[Items from a dataset]
"""
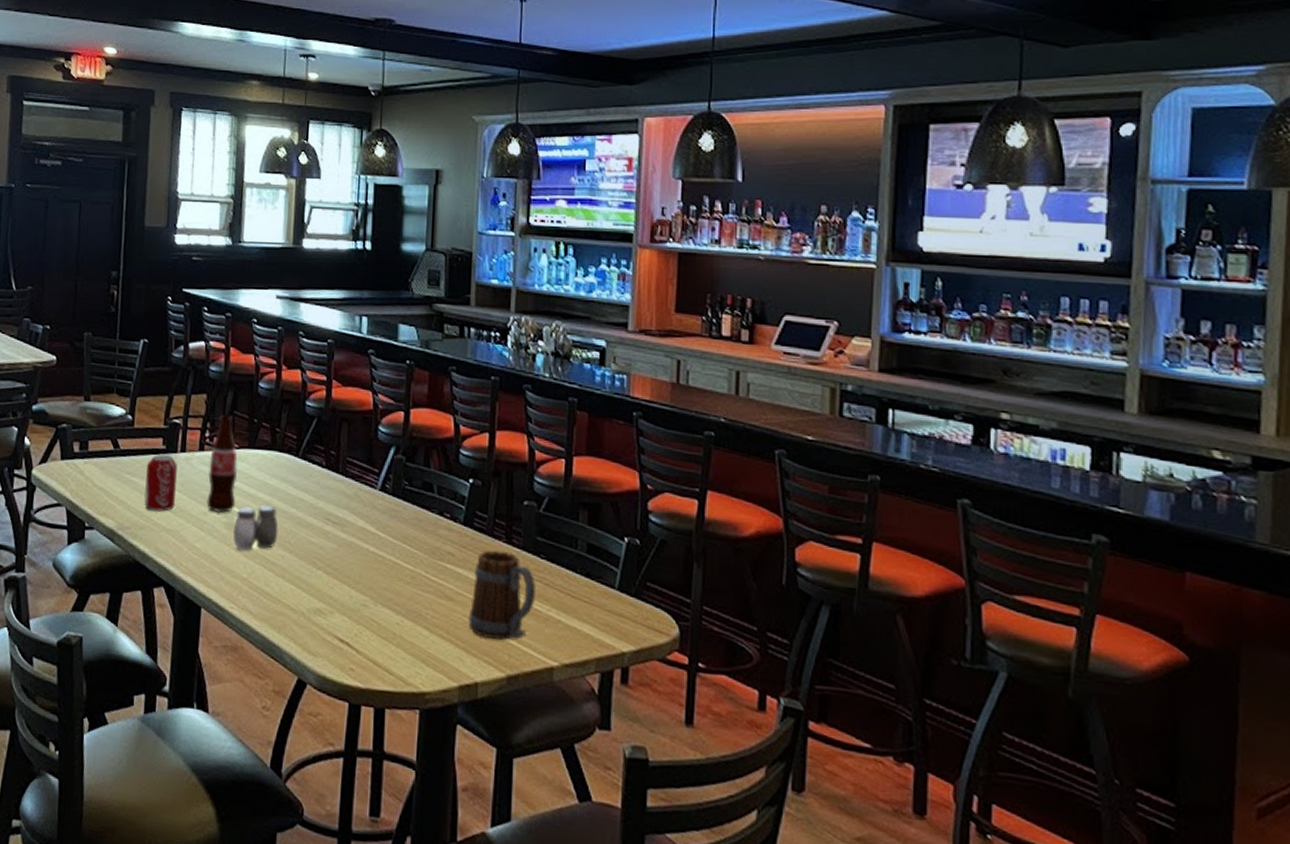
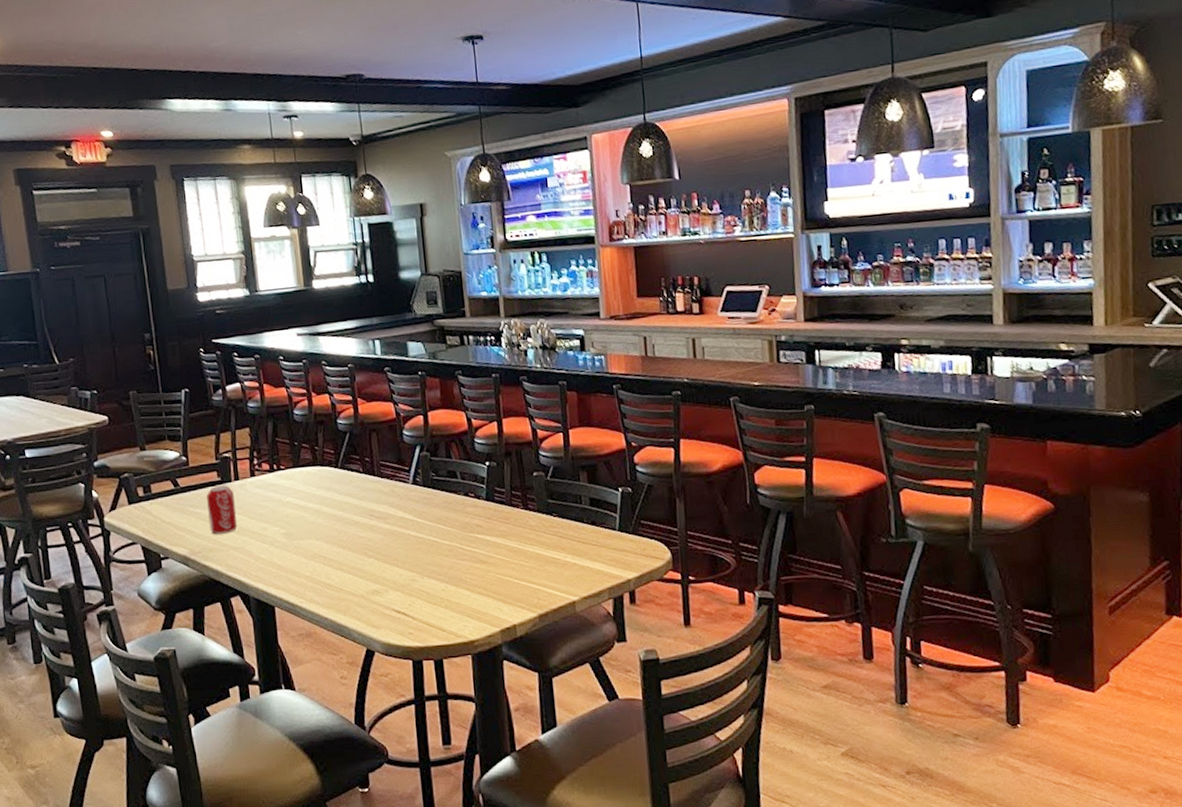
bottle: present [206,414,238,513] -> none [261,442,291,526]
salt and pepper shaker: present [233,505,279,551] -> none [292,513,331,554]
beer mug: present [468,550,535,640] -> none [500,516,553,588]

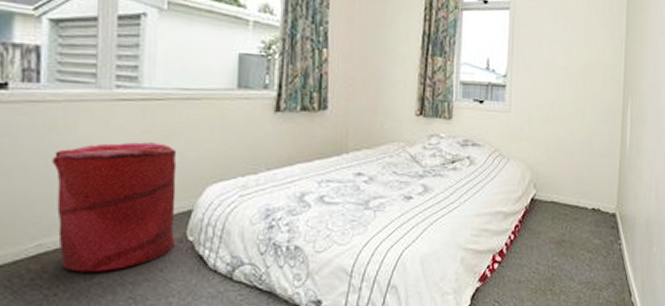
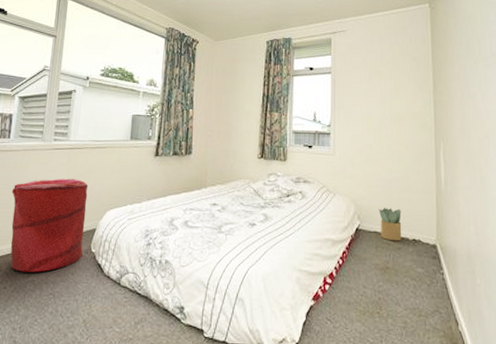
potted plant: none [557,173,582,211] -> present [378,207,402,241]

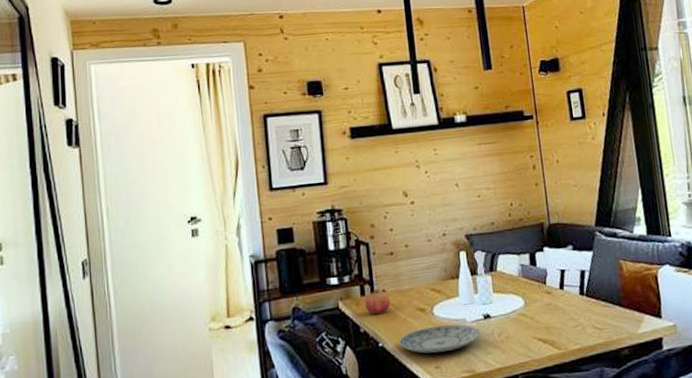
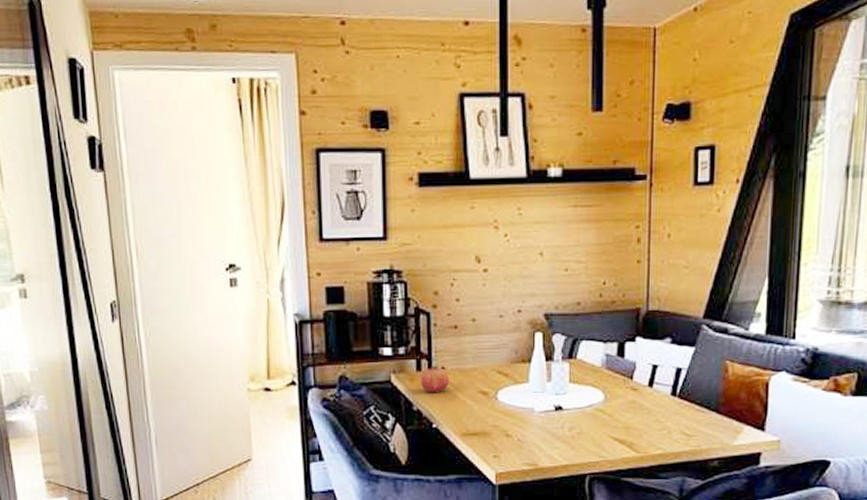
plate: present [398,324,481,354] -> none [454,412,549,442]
"""
:: What is expected ::
Output an exact copy of the lines from the one with "salt and pepper" through the closing line of the records, inclusive, without any images.

:: Result of the exercise ::
salt and pepper shaker: present [233,505,279,551] -> none [292,513,331,554]
beer mug: present [468,550,535,640] -> none [500,516,553,588]

potted plant: none [557,173,582,211] -> present [378,207,402,241]

plate: present [398,324,481,354] -> none [454,412,549,442]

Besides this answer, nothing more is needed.